With this latest exhibition by native Texan Denny McCoy, truth in advertising is not an issue. The seven canvases on display are indeed blue ... and little more than blue. Except for one work with a mischievous red stripe along its left side and the occasional foam-green bar sneaking into this frame or that, what you have here are artworks consisting of flatly rendered vertical bars of various widths in assorted shades of blue: azure, cerulean, robin's egg, navy, cobalt, cornflower, sapphire, indigo, and so on. Because the paintings are so straightforward, one might be tempted to dismiss them with a cursory look. But these are works that reward the patient viewer. Turn off that omnipresent ticking clock inside your head, let your eyes go slack, and these fields of blue shimmer to life, with bars surging into the foreground here or receding into the background there, bleeding one into the other, vanishing and then reappearing, the distinct hue of one blue somehow consuming its neighbor or even overwhelming the entire canvas for an instant before retreating innocently back into the confines of its own column.
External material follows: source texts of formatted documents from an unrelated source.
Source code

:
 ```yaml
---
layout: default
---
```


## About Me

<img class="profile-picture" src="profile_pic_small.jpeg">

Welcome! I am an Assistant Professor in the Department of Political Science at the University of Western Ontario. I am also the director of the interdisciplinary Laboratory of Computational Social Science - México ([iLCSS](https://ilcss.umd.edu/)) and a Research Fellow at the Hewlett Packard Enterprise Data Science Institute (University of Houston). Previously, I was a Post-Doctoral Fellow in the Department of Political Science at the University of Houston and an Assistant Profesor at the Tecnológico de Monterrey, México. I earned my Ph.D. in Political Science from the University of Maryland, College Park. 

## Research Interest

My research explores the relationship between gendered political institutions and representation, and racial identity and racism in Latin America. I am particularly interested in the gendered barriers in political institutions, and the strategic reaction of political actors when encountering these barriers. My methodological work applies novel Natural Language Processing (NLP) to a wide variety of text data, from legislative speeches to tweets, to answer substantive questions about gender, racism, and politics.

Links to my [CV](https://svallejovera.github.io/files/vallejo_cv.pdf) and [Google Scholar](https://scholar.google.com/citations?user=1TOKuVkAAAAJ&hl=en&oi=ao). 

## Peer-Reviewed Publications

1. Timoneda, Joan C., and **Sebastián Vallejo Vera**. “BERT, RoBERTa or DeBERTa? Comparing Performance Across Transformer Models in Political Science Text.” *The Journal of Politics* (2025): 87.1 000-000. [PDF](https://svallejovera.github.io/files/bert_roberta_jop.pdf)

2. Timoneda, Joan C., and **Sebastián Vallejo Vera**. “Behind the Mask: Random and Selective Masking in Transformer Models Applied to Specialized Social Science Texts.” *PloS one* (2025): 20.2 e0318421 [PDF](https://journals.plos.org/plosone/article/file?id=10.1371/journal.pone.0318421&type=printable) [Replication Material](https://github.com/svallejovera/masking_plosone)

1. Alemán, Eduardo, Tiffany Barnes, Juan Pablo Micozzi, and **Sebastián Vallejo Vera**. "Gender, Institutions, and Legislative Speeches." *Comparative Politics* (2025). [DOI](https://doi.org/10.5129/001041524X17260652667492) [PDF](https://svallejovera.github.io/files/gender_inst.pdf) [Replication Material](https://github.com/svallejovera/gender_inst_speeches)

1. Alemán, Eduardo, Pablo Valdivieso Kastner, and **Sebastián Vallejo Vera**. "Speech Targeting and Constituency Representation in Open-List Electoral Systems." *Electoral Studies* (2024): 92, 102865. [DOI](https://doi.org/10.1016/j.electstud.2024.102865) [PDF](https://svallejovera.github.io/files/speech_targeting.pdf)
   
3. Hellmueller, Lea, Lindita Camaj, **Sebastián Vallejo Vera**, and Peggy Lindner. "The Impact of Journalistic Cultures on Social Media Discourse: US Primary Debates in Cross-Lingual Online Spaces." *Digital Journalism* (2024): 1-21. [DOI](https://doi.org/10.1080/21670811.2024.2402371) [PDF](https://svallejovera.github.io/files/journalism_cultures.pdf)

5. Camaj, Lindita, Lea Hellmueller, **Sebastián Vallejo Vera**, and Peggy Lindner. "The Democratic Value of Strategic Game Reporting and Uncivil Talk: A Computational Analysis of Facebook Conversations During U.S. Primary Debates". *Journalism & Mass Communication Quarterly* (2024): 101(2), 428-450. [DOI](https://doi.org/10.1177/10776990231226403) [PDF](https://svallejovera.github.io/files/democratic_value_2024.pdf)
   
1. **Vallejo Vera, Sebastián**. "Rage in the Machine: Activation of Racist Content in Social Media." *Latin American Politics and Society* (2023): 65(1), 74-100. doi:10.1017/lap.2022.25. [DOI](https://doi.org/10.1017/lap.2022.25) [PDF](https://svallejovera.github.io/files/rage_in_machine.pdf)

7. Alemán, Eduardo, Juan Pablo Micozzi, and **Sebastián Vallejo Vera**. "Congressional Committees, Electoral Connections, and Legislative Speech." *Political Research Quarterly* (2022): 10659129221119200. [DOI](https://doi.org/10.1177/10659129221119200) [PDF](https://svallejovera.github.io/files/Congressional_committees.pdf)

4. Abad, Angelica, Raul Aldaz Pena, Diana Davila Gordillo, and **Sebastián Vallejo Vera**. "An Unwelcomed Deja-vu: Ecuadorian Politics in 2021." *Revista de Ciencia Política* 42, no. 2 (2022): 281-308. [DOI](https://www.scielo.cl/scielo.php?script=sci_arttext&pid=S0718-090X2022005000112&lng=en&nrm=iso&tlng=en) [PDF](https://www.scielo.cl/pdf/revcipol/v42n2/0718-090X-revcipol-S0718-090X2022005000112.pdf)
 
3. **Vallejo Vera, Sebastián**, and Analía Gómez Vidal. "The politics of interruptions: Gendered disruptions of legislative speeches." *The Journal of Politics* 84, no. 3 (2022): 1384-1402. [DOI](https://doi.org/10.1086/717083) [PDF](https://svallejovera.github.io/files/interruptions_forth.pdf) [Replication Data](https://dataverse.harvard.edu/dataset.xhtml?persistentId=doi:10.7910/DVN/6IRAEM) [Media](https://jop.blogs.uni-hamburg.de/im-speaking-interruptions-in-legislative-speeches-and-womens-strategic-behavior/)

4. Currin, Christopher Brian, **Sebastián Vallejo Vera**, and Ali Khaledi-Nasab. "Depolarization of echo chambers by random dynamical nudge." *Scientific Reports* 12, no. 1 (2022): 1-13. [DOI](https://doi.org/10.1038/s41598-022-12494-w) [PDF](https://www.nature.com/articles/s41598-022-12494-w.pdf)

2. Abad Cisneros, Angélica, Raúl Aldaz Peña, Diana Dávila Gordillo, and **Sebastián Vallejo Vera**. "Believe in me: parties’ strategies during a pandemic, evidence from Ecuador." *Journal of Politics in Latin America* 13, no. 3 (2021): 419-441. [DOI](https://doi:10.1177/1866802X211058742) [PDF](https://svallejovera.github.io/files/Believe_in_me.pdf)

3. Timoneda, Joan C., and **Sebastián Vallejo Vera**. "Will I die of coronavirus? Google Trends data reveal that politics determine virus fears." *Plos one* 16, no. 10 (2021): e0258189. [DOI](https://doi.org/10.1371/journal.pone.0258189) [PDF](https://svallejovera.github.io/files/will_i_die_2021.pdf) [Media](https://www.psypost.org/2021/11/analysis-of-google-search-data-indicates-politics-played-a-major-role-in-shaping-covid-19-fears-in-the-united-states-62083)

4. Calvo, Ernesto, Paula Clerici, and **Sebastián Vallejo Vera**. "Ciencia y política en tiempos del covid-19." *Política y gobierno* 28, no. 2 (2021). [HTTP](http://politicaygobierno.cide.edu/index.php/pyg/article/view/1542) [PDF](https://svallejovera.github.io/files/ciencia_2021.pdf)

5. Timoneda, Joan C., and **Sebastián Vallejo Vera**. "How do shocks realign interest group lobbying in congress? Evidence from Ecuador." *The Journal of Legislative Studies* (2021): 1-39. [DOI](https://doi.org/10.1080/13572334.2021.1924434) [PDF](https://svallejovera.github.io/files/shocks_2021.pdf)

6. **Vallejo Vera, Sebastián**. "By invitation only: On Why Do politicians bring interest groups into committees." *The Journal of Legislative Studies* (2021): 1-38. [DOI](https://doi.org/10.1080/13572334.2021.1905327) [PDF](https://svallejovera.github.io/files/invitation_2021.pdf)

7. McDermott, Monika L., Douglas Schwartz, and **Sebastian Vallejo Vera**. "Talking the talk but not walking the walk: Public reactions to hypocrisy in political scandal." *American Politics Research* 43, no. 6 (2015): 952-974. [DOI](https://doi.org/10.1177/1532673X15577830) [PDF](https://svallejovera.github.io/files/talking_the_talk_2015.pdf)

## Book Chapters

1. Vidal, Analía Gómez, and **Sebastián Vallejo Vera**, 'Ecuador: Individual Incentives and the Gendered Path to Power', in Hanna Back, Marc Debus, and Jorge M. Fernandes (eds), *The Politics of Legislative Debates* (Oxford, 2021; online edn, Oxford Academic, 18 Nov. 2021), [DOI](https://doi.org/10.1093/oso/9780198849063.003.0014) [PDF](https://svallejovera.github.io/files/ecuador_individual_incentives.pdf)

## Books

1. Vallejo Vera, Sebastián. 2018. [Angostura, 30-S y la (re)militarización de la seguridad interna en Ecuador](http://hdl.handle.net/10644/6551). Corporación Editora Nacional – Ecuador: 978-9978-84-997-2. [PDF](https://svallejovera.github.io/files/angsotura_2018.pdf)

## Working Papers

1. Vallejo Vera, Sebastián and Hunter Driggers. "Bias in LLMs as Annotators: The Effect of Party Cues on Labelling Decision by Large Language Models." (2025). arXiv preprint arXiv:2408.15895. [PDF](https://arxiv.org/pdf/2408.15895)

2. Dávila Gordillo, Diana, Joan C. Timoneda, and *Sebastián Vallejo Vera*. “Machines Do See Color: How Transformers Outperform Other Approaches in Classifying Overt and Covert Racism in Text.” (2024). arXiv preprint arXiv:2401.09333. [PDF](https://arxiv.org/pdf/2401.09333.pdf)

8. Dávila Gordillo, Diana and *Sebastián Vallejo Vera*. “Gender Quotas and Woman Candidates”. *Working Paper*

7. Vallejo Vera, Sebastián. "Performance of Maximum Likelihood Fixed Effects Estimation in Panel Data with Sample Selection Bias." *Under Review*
An old trick, to be sure, long established in the fields of optics and color theory and even exploited in the art world during the poppy heyday of Op Art, but it's one that can still stimulate a visual tingle when you relax into it and let it do its stuff. You feel like you're seeing something magical take place, the movement of a world beneath the world we move through, that secret level of existence where colors have spirits and can shift and jump and interact with one another, like toys that come alive after their young owners have fallen asleep. So what if it's just a hiccup of the brain striving to process the relationship of colors in close proximity? It works like a charm.

McCoy's color of choice yields even more wonders when you allow your mind to loosen as much as your eye. Unfixed in place and time, your thoughts will begin to drift through all the varied associations we make with these shades of blue: the sky colored by season and hour of the day, bodies of water in various parts of the world, the tint of precious gems and metals, perhaps an elderly woman's frosted hair. As it wanders through these connections, your mind may also be categorizing the vertical bars into familiar shapes - poles, windows, doorways - so that out of these abstract fields of blue rise up random little scenes: a slice of summer sky glimpsed between two buildings in shadow, an alley passageway at twilight, channels of water cutting through a field of ice. It's startling and rather fascinating to have these simple columns of flat blue paint suddenly transporting you to such distant yet distinct settings. But it's testament to that staggering variety in the world and how much of it we pick up on even when we're not aware of it, how ten thousand things can be bound up in something as simple as what we call blue.